Content starts

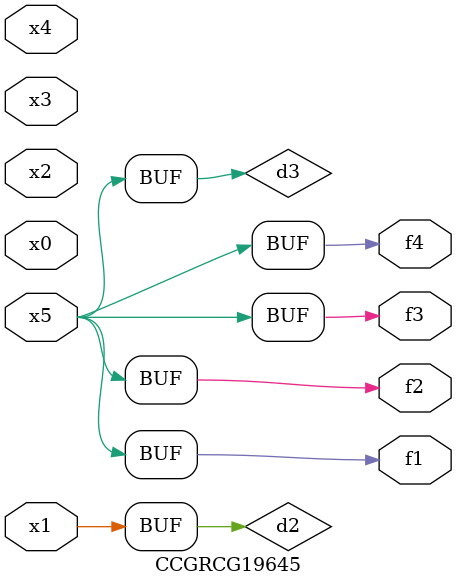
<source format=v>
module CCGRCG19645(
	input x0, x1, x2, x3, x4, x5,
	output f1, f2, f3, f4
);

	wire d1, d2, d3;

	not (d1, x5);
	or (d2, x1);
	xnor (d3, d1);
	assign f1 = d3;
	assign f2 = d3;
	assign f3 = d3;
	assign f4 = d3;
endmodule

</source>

Content ends
Content starts

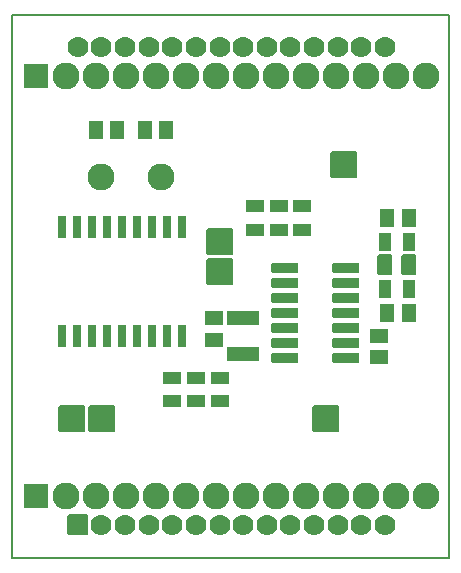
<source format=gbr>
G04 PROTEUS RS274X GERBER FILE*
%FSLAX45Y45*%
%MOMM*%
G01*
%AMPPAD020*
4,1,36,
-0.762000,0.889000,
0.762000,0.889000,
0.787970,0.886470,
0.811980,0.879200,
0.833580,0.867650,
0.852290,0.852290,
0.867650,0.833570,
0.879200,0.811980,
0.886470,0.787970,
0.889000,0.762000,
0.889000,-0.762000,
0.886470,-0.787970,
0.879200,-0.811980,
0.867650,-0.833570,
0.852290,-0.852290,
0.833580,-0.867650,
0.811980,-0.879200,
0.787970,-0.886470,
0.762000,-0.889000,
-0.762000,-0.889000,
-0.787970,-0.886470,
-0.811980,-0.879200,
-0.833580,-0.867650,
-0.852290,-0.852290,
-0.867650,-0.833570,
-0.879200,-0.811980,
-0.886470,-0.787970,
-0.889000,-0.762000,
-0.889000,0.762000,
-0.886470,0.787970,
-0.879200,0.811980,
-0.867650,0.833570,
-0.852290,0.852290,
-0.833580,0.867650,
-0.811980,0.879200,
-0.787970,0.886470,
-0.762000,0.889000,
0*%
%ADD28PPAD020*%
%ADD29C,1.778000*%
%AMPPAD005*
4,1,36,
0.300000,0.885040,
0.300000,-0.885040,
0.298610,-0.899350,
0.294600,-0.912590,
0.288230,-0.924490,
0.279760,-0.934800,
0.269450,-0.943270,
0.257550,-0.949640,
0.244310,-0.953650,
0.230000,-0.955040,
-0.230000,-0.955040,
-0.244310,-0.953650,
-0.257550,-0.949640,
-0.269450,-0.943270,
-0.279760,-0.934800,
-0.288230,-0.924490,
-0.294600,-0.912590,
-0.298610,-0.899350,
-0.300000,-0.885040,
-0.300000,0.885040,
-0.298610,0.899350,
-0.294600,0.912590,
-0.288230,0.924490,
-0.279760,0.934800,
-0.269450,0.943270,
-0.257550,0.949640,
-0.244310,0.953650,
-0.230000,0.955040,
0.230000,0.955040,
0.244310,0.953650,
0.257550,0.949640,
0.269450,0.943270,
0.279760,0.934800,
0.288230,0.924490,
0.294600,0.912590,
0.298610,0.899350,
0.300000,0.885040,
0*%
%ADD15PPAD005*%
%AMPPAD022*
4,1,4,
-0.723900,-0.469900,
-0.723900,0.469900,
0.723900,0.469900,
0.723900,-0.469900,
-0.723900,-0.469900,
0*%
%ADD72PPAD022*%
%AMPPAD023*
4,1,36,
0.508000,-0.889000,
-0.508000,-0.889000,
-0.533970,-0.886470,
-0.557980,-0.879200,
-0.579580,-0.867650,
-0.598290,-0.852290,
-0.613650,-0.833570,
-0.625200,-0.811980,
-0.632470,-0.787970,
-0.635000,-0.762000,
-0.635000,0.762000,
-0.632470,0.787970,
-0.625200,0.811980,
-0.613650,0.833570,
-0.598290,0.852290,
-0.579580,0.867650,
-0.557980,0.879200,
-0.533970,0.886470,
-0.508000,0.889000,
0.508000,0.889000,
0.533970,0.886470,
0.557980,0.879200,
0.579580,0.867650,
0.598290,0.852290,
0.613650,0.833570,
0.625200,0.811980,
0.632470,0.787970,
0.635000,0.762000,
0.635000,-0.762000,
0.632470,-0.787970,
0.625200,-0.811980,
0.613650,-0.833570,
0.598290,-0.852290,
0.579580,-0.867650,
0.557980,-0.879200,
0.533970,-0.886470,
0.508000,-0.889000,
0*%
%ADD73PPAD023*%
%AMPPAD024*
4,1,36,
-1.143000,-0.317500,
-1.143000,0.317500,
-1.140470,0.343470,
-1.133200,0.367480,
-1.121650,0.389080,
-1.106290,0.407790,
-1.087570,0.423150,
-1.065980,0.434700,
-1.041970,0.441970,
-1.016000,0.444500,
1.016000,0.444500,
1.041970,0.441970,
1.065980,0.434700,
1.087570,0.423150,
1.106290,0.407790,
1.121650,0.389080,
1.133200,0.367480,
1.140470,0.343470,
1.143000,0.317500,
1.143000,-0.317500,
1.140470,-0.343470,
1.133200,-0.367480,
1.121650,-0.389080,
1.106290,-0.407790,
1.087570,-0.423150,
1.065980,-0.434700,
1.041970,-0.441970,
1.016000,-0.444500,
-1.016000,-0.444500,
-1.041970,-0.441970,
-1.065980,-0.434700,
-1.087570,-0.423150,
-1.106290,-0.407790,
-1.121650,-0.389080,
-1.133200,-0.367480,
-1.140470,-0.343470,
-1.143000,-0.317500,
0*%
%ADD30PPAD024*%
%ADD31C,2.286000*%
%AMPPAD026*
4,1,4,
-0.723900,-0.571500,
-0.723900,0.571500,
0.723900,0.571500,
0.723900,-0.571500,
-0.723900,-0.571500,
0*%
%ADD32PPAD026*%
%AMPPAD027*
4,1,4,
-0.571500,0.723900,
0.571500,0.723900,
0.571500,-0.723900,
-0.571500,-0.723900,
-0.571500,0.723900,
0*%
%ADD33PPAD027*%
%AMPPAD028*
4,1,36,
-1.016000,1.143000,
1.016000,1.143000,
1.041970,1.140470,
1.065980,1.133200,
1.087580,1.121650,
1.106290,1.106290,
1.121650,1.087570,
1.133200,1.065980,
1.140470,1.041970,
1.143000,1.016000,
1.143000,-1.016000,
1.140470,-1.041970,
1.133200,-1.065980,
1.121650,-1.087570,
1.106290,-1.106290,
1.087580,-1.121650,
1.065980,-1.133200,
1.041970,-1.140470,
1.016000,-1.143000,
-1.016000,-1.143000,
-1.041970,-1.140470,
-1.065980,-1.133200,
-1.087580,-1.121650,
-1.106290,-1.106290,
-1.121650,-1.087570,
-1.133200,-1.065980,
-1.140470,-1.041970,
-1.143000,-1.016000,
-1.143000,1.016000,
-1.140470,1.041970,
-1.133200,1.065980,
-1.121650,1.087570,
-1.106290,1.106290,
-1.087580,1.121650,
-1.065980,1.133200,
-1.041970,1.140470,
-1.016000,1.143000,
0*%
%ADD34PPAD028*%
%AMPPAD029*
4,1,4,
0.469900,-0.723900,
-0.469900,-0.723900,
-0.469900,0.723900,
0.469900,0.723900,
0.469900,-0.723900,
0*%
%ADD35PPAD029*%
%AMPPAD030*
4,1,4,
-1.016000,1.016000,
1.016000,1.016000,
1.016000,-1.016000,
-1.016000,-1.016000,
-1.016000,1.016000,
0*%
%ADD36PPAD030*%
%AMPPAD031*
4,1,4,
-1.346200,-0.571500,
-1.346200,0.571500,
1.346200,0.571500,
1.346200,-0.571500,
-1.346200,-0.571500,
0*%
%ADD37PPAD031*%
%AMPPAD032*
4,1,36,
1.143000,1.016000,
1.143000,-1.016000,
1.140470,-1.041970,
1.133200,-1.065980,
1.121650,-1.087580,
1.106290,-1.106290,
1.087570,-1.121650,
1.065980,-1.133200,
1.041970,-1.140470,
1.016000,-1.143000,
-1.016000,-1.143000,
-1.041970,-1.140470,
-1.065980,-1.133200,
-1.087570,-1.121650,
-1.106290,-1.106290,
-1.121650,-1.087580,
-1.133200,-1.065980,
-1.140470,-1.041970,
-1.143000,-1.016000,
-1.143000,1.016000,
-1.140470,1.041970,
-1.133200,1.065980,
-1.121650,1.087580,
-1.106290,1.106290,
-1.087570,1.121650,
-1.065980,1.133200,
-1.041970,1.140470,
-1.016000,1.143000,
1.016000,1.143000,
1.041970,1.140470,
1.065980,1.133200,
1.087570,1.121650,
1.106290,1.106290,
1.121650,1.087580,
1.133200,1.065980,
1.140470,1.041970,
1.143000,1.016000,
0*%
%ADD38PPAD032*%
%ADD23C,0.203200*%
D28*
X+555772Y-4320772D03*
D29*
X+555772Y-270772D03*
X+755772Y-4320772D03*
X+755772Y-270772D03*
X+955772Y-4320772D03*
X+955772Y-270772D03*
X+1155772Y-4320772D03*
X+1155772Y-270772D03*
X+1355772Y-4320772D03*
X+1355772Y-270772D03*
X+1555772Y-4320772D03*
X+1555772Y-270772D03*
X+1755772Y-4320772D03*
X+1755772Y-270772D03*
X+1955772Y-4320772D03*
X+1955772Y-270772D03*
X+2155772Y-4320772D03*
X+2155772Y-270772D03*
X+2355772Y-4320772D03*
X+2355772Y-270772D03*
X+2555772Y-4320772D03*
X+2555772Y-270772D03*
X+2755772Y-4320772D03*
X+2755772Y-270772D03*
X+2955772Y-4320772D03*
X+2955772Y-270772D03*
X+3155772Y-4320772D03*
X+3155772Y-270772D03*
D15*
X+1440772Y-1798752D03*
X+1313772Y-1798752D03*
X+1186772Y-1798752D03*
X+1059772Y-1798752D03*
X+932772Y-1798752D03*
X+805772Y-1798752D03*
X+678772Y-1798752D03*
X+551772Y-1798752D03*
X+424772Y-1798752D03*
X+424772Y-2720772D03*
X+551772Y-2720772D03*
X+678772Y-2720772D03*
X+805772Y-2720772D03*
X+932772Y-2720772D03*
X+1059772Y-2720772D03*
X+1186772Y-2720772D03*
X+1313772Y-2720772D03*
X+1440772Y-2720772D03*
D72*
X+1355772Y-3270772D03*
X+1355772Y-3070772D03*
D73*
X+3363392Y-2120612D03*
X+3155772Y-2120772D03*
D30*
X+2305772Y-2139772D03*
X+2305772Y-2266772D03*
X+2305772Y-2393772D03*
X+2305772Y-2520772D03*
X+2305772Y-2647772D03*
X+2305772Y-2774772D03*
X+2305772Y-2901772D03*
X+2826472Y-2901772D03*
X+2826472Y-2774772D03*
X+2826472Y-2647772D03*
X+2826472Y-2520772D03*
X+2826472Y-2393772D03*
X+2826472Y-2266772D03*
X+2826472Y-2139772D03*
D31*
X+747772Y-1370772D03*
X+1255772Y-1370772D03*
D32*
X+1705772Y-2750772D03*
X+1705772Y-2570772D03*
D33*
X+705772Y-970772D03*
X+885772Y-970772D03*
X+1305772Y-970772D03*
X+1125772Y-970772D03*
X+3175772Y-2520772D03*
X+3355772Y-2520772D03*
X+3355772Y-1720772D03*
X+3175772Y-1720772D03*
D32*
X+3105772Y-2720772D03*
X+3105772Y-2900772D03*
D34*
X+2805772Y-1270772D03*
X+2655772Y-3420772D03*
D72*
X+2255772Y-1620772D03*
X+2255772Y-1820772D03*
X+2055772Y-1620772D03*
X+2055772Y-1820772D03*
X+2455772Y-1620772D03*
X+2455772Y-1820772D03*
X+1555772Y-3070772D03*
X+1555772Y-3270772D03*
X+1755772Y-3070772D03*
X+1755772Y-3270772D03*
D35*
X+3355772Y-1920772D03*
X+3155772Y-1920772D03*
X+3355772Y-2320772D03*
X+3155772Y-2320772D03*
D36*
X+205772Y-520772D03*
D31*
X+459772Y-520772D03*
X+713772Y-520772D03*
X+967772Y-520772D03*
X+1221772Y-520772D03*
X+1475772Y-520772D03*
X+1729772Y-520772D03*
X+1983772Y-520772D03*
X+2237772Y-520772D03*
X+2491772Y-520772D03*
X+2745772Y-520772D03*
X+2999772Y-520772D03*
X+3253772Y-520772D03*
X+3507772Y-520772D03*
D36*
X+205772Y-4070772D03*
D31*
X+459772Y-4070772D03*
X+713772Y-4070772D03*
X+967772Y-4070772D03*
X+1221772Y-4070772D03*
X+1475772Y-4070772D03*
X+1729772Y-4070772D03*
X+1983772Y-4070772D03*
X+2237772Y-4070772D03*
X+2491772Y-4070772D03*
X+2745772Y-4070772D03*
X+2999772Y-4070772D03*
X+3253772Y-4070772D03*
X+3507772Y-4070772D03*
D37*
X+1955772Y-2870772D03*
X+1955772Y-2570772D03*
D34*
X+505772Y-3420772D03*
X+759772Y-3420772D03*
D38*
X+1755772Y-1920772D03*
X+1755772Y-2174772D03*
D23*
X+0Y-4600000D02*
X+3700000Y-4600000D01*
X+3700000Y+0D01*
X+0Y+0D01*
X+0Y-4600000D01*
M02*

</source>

Content ends

◆ Instructions for the task ◆
Which of the lines in the material carry the string "assign"? Pull them out.

◆ Response area ◆
	assign f1 = d3;
	assign f2 = d3;
	assign f3 = d3;
	assign f4 = d3;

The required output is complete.